> **STORED RECORDS**
•••

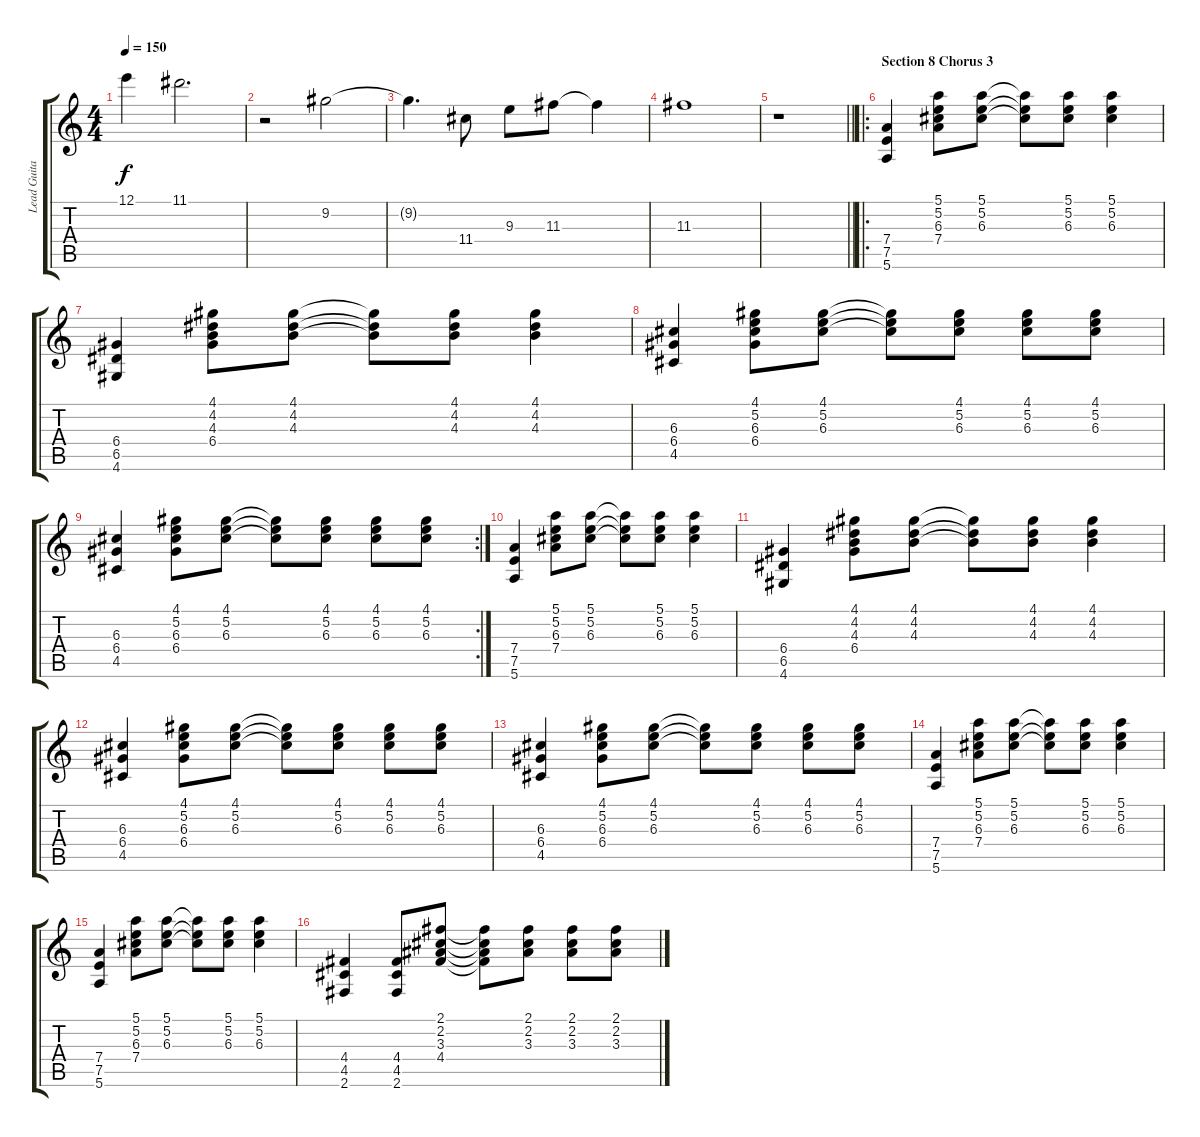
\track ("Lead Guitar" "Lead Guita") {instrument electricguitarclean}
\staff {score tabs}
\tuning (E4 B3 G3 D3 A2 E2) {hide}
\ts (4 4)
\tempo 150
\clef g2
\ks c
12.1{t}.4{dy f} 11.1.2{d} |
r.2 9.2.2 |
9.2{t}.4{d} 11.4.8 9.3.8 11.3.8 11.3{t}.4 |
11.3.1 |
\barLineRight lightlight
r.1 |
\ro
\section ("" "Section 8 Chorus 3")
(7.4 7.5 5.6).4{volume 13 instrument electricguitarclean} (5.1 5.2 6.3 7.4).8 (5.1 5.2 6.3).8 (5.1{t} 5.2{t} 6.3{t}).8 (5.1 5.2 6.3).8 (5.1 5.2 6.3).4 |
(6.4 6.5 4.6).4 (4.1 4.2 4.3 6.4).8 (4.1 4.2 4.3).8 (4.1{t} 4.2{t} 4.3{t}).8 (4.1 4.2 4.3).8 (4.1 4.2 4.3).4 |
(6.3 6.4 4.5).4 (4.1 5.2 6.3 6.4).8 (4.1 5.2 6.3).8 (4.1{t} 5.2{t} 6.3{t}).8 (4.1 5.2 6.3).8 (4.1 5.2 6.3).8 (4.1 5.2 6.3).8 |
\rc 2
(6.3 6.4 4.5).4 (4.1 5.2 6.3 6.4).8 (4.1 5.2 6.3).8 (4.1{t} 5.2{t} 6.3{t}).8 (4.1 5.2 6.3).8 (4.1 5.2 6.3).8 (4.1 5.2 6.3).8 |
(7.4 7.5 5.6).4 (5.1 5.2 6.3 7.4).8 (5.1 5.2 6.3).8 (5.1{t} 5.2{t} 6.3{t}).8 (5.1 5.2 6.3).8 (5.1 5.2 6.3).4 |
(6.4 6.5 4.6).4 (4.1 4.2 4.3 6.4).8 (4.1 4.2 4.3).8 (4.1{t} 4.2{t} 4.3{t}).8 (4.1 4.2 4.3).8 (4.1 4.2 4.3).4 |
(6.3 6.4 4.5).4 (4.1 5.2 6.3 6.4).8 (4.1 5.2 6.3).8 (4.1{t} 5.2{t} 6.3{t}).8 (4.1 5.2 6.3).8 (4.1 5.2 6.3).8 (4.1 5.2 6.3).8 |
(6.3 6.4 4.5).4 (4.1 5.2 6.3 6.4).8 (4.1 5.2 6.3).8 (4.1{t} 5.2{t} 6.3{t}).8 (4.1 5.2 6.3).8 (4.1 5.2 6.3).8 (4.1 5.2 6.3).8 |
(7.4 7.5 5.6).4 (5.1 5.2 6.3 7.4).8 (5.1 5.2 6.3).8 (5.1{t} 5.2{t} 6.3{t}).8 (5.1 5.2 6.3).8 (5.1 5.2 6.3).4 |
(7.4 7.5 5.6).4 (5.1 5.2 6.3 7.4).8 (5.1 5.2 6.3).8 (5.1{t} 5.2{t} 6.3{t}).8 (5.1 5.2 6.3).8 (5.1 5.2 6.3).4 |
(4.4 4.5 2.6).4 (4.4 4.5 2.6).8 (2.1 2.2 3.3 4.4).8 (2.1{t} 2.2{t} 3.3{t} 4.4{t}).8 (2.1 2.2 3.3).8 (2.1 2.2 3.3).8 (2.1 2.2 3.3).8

•••

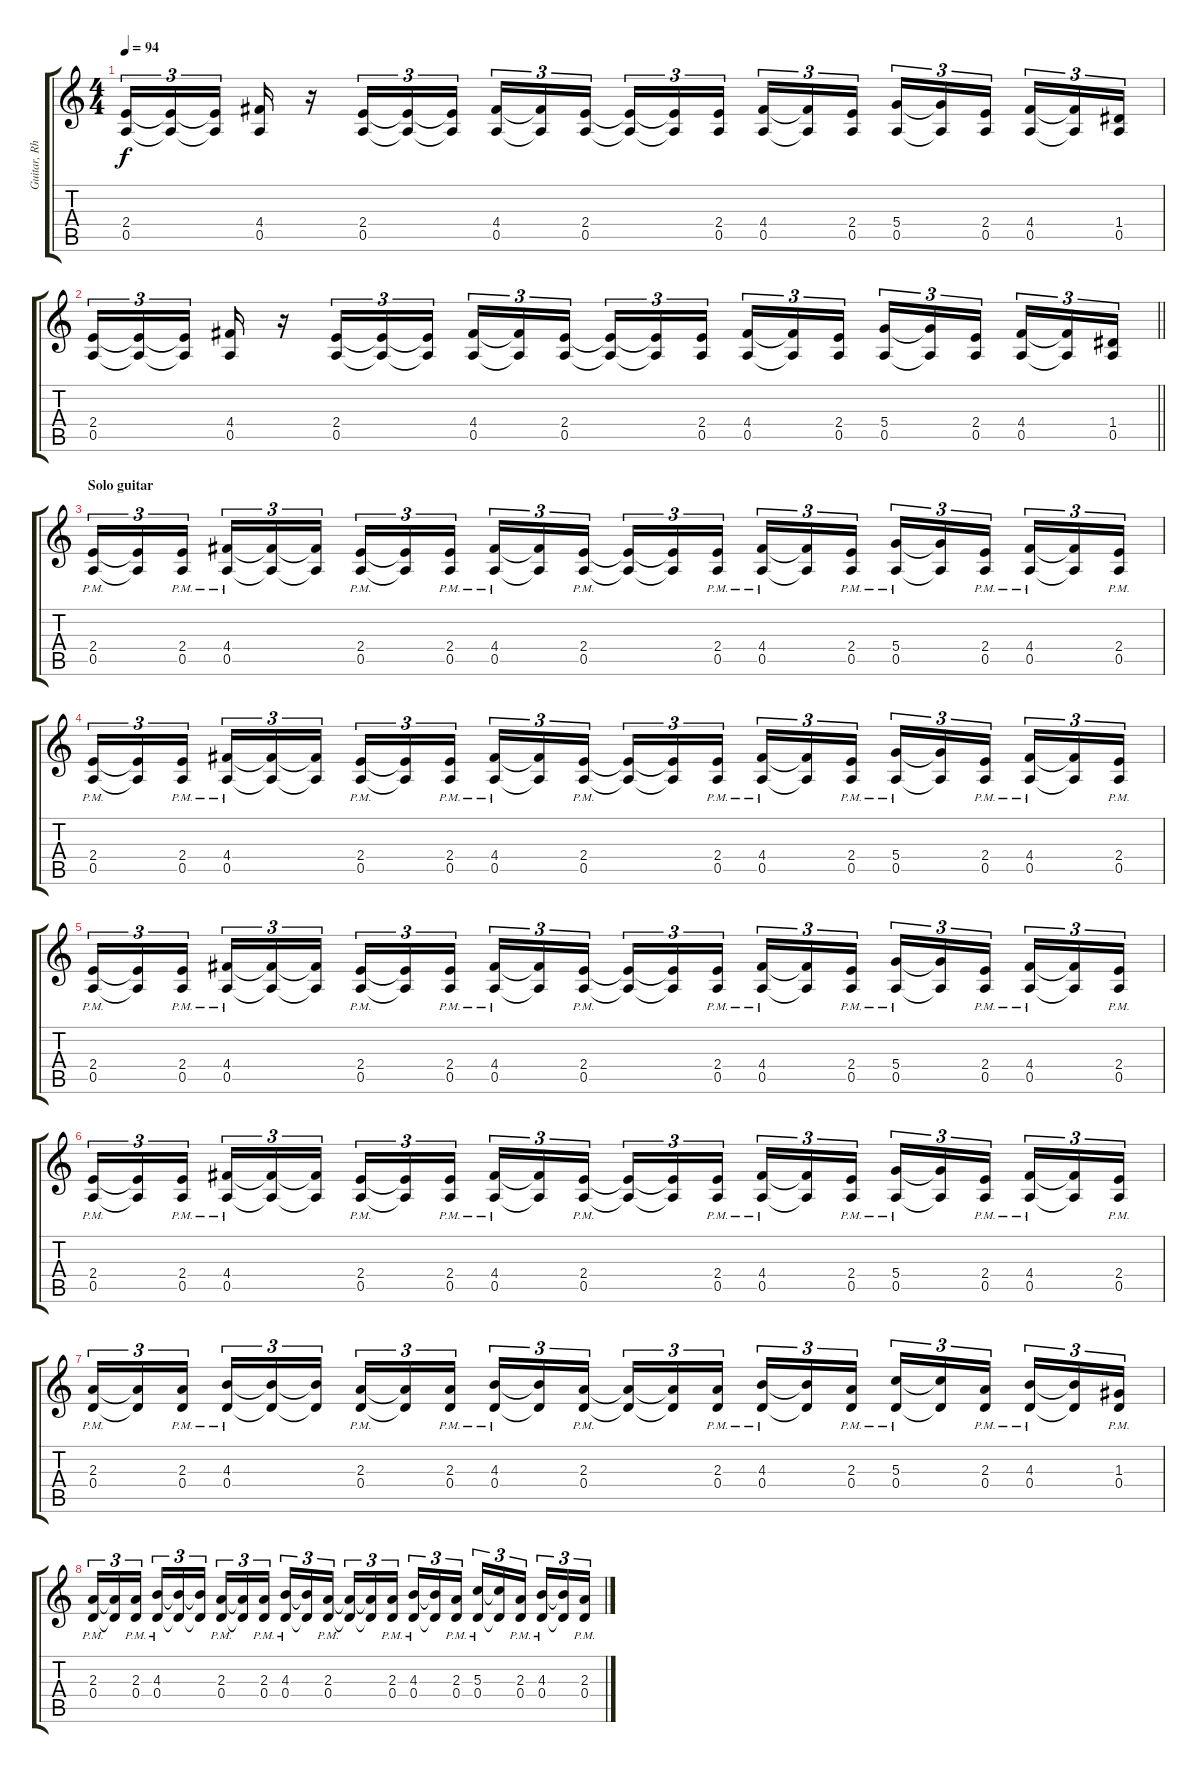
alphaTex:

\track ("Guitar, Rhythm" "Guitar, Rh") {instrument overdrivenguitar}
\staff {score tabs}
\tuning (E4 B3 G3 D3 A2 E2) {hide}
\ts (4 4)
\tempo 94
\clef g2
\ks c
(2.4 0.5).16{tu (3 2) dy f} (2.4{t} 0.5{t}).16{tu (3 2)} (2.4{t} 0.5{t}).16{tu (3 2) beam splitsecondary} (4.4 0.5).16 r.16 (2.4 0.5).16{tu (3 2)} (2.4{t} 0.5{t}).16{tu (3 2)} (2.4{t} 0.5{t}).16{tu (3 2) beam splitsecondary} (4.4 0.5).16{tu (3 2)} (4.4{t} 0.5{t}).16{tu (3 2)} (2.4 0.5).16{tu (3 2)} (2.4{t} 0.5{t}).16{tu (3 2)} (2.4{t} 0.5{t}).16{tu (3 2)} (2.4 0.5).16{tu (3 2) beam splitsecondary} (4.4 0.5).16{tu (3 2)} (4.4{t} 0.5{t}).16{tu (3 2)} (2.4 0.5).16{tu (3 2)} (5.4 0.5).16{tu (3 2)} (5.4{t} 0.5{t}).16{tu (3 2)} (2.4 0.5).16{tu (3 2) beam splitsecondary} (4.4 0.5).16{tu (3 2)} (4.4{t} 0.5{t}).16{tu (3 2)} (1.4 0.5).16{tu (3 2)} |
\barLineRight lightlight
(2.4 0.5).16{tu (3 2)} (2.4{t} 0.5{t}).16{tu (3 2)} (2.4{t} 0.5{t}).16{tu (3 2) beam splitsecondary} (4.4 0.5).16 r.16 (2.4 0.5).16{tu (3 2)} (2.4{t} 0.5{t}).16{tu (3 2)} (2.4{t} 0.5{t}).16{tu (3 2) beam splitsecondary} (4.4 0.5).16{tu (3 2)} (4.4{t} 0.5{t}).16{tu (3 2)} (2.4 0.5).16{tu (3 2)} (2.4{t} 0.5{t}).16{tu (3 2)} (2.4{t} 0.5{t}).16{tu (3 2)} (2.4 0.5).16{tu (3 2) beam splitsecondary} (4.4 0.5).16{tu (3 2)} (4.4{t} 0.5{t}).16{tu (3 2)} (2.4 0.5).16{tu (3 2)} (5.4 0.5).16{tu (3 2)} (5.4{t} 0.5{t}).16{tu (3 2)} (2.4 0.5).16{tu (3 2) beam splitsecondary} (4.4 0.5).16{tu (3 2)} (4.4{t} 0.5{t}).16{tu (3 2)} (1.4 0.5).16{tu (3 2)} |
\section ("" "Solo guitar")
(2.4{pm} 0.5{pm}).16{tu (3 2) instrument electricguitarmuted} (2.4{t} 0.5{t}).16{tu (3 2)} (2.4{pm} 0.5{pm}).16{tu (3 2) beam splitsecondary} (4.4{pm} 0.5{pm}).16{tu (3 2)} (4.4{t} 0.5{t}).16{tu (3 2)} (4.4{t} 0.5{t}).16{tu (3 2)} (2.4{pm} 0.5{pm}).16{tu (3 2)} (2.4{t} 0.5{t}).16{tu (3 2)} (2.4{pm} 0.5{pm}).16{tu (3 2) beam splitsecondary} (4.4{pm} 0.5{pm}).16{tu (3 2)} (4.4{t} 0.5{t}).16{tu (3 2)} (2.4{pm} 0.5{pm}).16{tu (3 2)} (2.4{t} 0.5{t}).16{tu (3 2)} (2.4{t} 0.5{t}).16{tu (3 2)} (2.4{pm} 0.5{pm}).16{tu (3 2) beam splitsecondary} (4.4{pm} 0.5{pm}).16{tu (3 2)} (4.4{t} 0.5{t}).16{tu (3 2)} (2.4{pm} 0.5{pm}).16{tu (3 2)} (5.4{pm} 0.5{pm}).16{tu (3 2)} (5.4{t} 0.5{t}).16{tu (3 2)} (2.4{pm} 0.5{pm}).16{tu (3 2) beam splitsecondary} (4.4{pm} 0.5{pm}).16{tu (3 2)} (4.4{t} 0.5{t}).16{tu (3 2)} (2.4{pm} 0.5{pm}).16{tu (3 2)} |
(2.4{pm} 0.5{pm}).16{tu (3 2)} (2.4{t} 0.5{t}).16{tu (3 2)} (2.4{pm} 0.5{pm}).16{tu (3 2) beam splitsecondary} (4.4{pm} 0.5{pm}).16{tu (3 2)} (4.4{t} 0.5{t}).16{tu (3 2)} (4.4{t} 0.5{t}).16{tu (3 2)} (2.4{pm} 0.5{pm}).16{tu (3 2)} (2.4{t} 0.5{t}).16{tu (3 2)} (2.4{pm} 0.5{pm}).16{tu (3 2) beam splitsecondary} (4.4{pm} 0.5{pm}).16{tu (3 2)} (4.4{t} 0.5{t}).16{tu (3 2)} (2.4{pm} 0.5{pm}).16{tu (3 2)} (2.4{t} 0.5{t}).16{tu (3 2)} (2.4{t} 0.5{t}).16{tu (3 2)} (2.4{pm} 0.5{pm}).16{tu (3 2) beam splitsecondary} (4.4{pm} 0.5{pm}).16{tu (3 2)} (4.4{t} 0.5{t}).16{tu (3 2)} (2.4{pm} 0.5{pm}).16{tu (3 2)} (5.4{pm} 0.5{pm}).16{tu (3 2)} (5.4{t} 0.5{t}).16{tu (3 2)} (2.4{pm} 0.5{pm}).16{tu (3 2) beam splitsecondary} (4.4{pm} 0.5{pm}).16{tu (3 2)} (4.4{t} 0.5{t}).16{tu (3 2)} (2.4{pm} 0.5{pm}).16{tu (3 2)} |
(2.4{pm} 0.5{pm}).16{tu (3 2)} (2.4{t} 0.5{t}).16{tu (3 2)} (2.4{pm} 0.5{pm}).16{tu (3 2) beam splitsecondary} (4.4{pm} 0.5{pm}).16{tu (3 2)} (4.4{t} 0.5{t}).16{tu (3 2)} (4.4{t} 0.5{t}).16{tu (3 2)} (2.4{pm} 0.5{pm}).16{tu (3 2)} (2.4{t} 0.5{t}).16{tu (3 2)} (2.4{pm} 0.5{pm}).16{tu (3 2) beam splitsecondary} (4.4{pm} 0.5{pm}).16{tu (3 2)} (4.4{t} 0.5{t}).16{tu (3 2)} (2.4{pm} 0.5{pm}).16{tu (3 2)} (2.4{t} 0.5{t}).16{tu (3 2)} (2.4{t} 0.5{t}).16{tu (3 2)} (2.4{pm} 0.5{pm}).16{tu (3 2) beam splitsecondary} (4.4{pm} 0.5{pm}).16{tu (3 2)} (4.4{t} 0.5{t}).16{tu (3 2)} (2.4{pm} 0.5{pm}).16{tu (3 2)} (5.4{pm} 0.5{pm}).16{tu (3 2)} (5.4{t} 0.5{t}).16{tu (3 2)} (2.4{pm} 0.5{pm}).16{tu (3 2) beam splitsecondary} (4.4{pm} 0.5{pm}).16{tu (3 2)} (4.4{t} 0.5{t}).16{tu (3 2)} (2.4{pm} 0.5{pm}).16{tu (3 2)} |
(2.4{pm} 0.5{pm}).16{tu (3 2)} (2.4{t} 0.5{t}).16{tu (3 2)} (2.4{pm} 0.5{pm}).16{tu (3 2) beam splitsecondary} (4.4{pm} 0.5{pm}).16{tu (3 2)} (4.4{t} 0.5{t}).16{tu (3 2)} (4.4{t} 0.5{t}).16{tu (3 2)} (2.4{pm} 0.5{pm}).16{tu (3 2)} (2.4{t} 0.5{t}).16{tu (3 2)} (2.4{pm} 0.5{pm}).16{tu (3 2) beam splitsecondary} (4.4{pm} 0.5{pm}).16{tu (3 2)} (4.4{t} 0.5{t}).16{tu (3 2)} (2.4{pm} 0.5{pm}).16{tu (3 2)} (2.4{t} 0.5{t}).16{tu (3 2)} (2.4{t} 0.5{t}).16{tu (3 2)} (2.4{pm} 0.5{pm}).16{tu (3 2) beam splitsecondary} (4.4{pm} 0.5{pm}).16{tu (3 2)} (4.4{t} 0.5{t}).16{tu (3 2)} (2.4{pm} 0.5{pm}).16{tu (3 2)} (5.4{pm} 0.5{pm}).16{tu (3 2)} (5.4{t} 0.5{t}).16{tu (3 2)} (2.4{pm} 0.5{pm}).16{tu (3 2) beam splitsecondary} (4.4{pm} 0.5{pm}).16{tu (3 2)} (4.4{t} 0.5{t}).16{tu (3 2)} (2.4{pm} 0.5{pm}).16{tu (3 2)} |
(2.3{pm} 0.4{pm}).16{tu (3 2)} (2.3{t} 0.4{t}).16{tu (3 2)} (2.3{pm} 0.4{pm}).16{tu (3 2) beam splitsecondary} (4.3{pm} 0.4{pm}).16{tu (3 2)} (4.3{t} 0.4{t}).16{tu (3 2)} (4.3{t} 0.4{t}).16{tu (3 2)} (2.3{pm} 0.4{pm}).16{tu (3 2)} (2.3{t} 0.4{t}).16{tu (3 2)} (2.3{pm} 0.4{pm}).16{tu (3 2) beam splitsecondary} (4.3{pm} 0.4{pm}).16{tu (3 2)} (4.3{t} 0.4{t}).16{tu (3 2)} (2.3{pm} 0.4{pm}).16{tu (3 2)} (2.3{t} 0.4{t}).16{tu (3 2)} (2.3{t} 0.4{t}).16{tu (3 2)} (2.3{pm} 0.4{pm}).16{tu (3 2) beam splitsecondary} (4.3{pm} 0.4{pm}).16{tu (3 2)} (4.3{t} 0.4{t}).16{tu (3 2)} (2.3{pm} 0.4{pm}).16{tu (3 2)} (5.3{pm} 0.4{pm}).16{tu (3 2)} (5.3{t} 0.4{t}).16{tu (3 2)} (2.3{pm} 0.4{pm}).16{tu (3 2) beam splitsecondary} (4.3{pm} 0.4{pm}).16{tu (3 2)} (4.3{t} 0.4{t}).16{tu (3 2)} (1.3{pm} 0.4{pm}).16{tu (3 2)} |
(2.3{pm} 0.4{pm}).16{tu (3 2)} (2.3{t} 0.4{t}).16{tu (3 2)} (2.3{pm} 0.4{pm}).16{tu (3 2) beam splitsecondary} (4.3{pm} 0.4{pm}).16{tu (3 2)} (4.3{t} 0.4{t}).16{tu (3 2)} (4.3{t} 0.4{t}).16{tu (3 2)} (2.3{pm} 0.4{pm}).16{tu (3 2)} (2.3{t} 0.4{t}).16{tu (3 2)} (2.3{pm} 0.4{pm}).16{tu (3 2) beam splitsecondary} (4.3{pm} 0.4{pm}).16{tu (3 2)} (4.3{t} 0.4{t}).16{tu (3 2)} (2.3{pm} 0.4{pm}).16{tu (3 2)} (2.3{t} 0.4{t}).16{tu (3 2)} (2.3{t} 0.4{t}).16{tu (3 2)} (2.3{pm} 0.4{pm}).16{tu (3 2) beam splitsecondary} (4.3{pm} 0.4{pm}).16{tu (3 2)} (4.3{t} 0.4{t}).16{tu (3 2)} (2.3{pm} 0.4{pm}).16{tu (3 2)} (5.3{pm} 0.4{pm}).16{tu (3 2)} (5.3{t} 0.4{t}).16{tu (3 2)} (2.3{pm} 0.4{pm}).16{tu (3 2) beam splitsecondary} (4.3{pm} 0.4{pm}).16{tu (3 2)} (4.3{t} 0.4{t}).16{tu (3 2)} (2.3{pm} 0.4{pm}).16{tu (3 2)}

•••

> **EXERCISE DESCRIPTION**
Which lines in the listing above contain the word "instrument"? Select each of them and copy it in full.

> **ANSWER FOR THE TASK**
\track ("Lead Guitar" "Lead Guita") {instrument electricguitarclean}
(7.4 7.5 5.6).4{volume 13 instrument electricguitarclean} (5.1 5.2 6.3 7.4).8 (5.1 5.2 6.3).8 (5.1{t} 5.2{t} 6.3{t}).8 (5.1 5.2 6.3).8 (5.1 5.2 6.3).4 |
\track ("Guitar, Rhythm" "Guitar, Rh") {instrument overdrivenguitar}
(2.4{pm} 0.5{pm}).16{tu (3 2) instrument electricguitarmuted} (2.4{t} 0.5{t}).16{tu (3 2)} (2.4{pm} 0.5{pm}).16{tu (3 2) beam splitsecondary} (4.4{pm} 0.5{pm}).16{tu (3 2)} (4.4{t} 0.5{t}).16{tu (3 2)} (4.4{t} 0.5{t}).16{tu (3 2)} (2.4{pm} 0.5{pm}).16{tu (3 2)} (2.4{t} 0.5{t}).16{tu (3 2)} (2.4{pm} 0.5{pm}).16{tu (3 2) beam splitsecondary} (4.4{pm} 0.5{pm}).16{tu (3 2)} (4.4{t} 0.5{t}).16{tu (3 2)} (2.4{pm} 0.5{pm}).16{tu (3 2)} (2.4{t} 0.5{t}).16{tu (3 2)} (2.4{t} 0.5{t}).16{tu (3 2)} (2.4{pm} 0.5{pm}).16{tu (3 2) beam splitsecondary} (4.4{pm} 0.5{pm}).16{tu (3 2)} (4.4{t} 0.5{t}).16{tu (3 2)} (2.4{pm} 0.5{pm}).16{tu (3 2)} (5.4{pm} 0.5{pm}).16{tu (3 2)} (5.4{t} 0.5{t}).16{tu (3 2)} (2.4{pm} 0.5{pm}).16{tu (3 2) beam splitsecondary} (4.4{pm} 0.5{pm}).16{tu (3 2)} (4.4{t} 0.5{t}).16{tu (3 2)} (2.4{pm} 0.5{pm}).16{tu (3 2)} |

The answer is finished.